(Your goal) Read through the data and report every line in which the word "tumor" occurs.

(Dataset extract Opens)

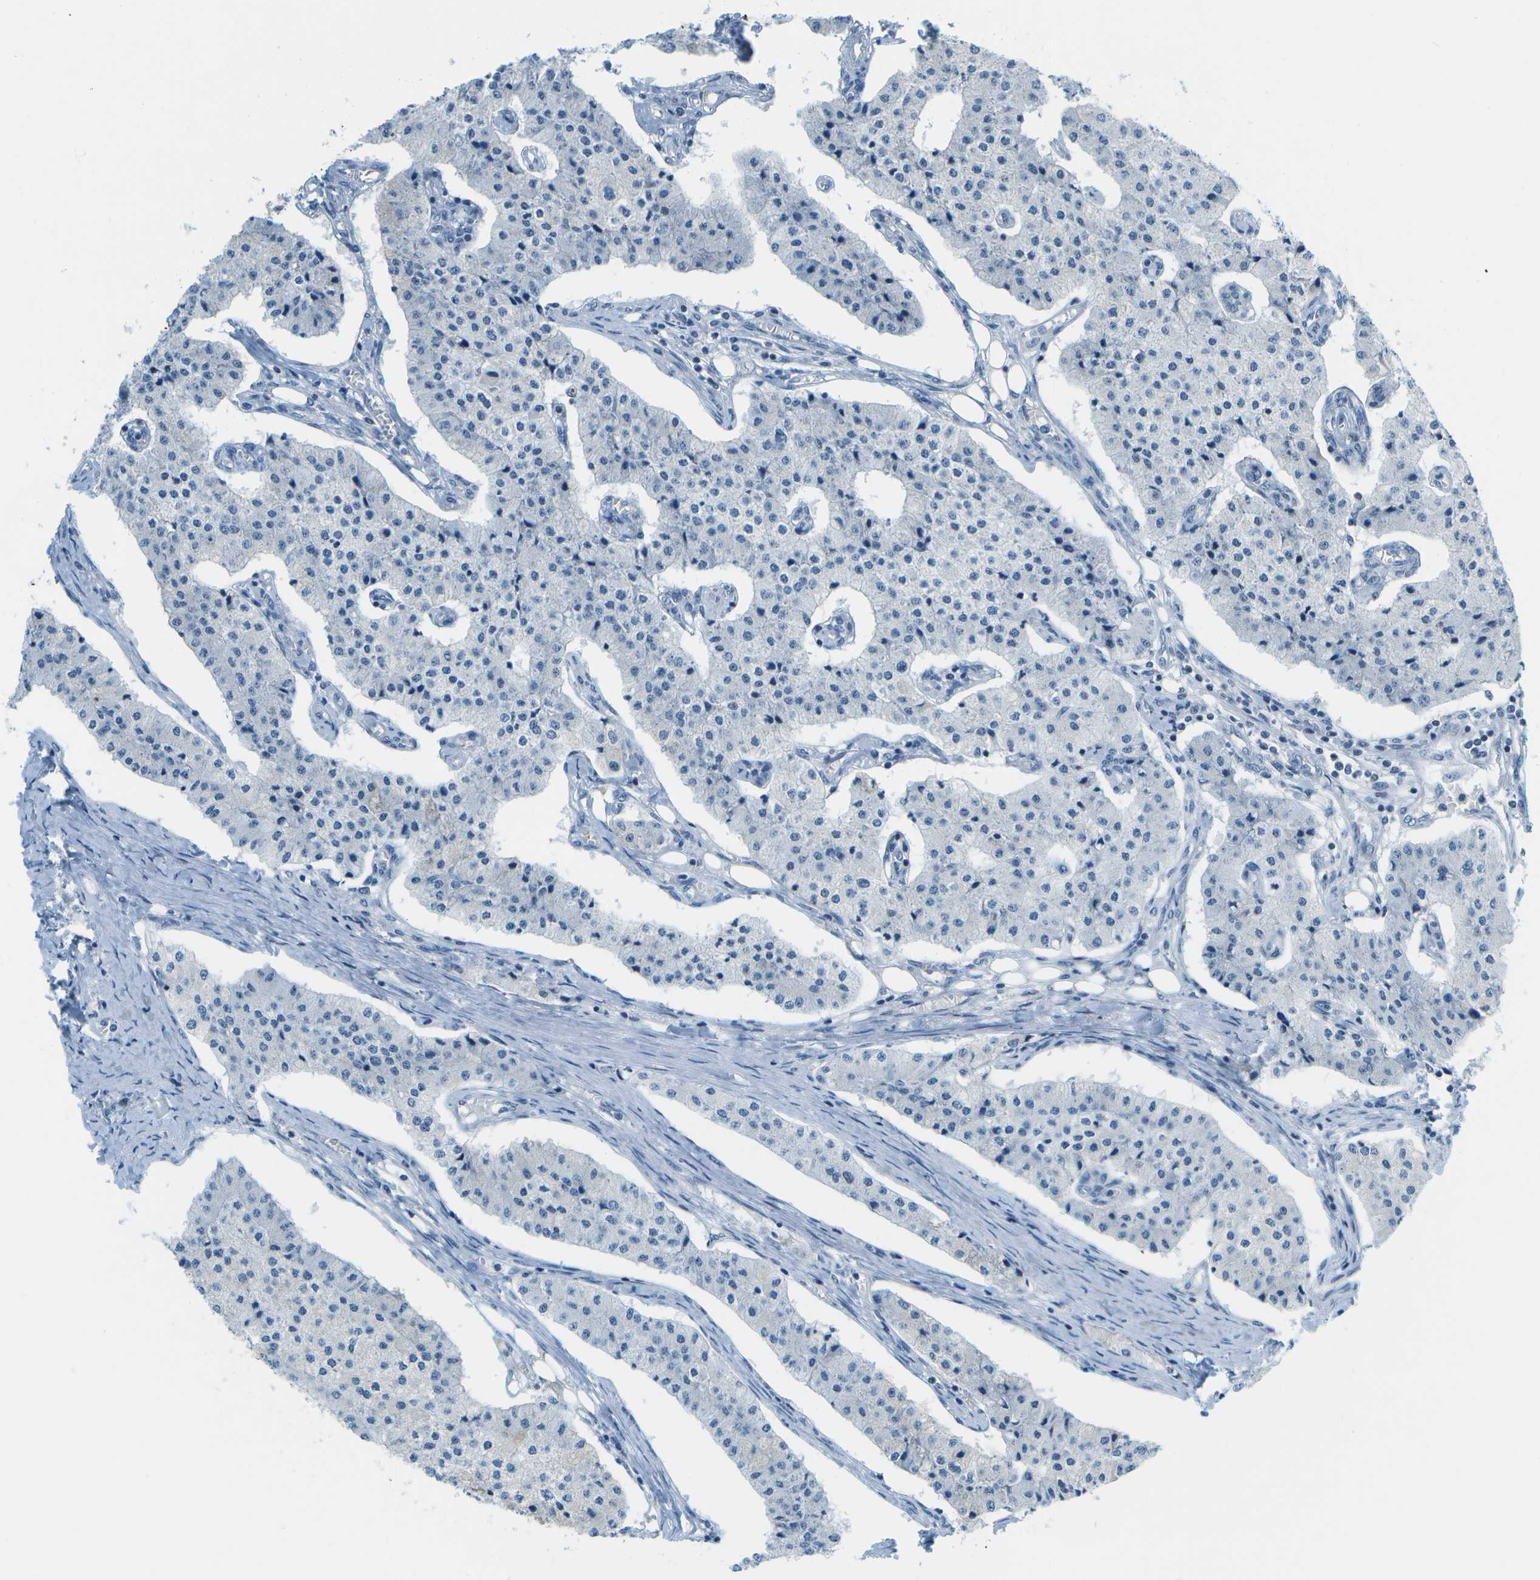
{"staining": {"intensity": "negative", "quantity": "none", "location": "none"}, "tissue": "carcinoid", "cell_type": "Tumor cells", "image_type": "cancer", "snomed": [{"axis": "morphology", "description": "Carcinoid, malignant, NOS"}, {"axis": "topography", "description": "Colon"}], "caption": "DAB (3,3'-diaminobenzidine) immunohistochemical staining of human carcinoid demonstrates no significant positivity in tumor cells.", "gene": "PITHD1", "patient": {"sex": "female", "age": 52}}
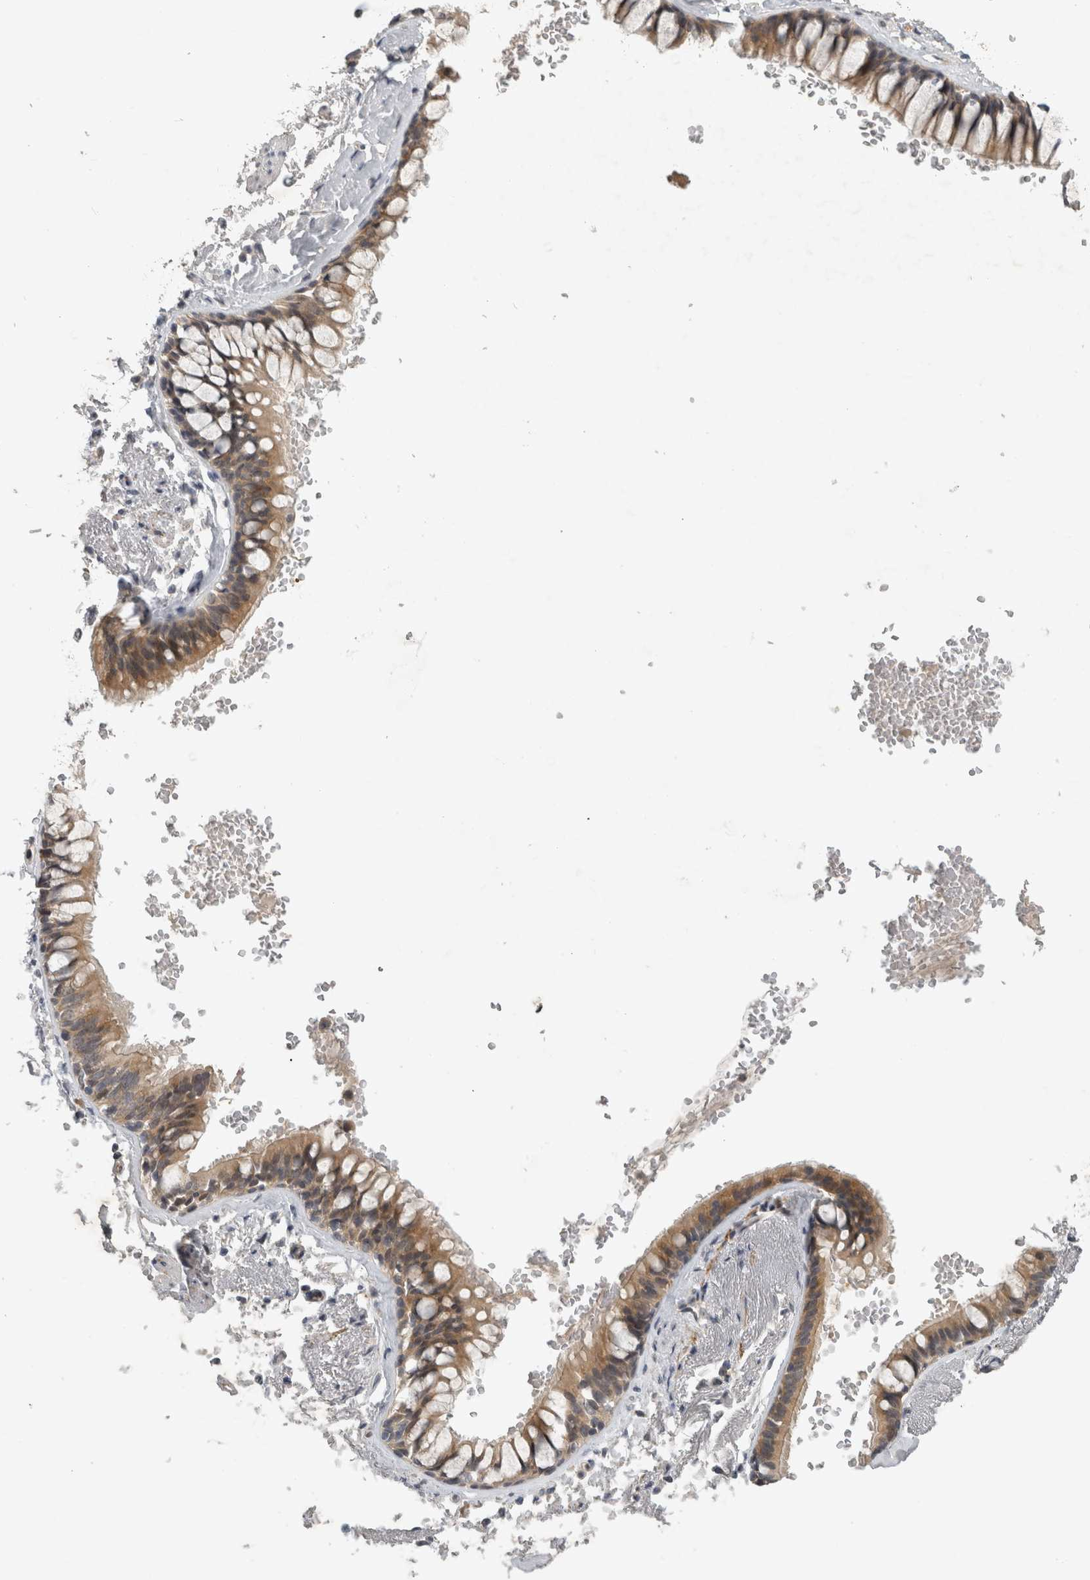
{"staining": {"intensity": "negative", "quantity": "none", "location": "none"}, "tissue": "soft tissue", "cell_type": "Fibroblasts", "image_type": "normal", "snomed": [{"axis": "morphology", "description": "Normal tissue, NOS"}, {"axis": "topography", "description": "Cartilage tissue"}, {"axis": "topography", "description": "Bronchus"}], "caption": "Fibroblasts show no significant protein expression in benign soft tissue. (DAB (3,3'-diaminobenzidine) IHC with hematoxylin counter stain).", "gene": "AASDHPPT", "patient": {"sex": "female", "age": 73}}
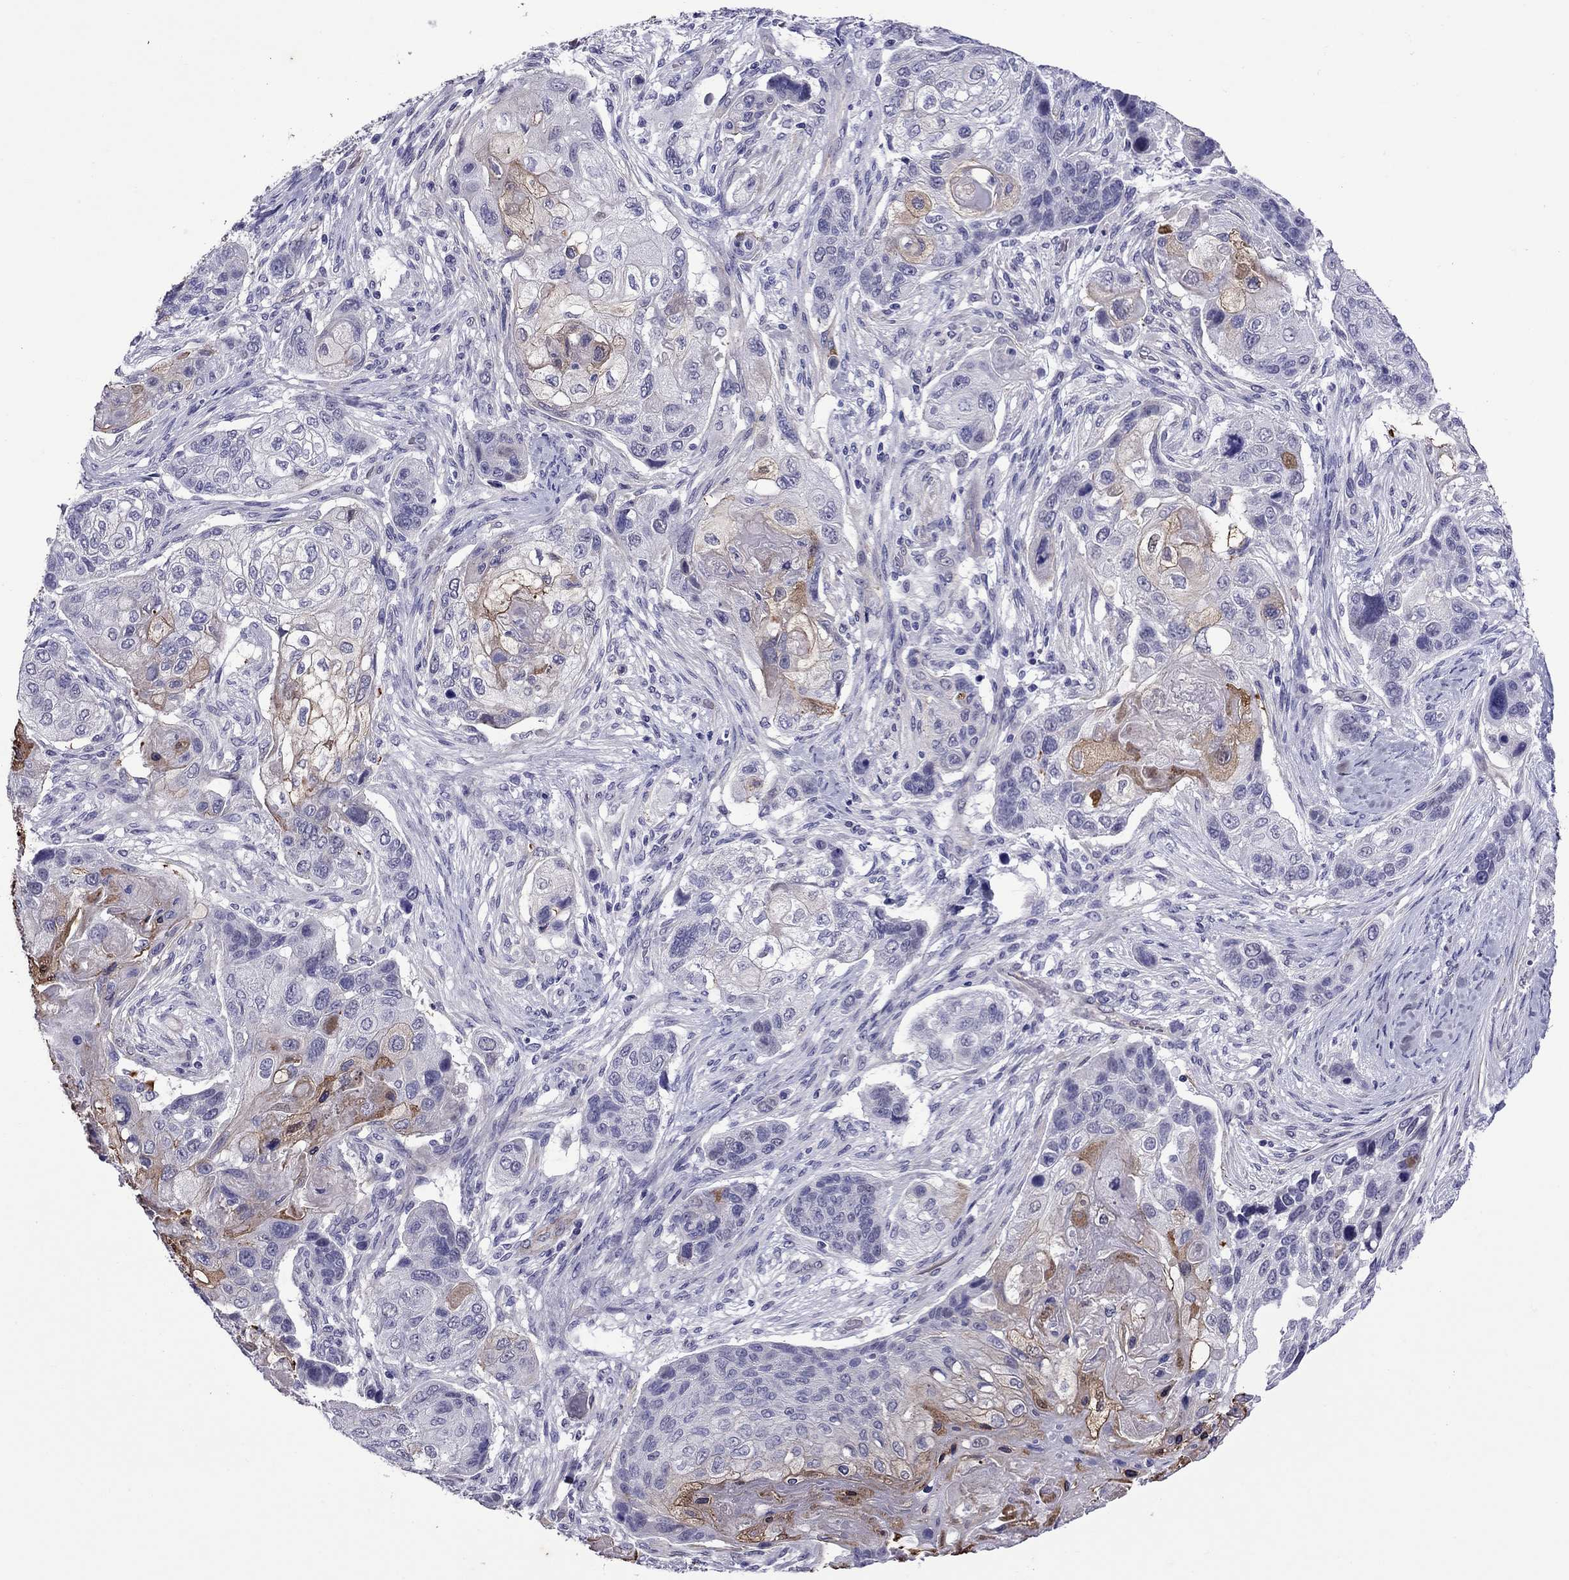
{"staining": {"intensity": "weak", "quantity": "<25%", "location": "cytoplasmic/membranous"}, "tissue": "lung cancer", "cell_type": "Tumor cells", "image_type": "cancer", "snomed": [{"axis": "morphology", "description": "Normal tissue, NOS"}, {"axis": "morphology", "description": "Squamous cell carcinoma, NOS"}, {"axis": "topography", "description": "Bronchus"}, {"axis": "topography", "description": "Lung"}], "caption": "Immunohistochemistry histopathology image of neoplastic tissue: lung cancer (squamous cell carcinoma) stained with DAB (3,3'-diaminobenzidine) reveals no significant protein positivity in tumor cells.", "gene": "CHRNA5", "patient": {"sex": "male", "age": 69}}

(Dataset extract Closes)

(Exercise solution)
{"staining": {"intensity": "negative", "quantity": "none", "location": "none"}, "tissue": "carcinoid", "cell_type": "Tumor cells", "image_type": "cancer", "snomed": [{"axis": "morphology", "description": "Carcinoid, malignant, NOS"}, {"axis": "topography", "description": "Colon"}], "caption": "DAB (3,3'-diaminobenzidine) immunohistochemical staining of human carcinoid demonstrates no significant positivity in tumor cells.", "gene": "PITHD1", "patient": {"sex": "female", "age": 52}}
{"staining": {"intensity": "weak", "quantity": "<25%", "location": "cytoplasmic/membranous"}, "tissue": "lung cancer", "cell_type": "Tumor cells", "image_type": "cancer", "snomed": [{"axis": "morphology", "description": "Normal tissue, NOS"}, {"axis": "morphology", "description": "Squamous cell carcinoma, NOS"}, {"axis": "topography", "description": "Bronchus"}, {"axis": "topography", "description": "Lung"}], "caption": "Immunohistochemistry histopathology image of neoplastic tissue: lung cancer (squamous cell carcinoma) stained with DAB (3,3'-diaminobenzidine) reveals no significant protein positivity in tumor cells.", "gene": "CHRNA5", "patient": {"sex": "male", "age": 69}}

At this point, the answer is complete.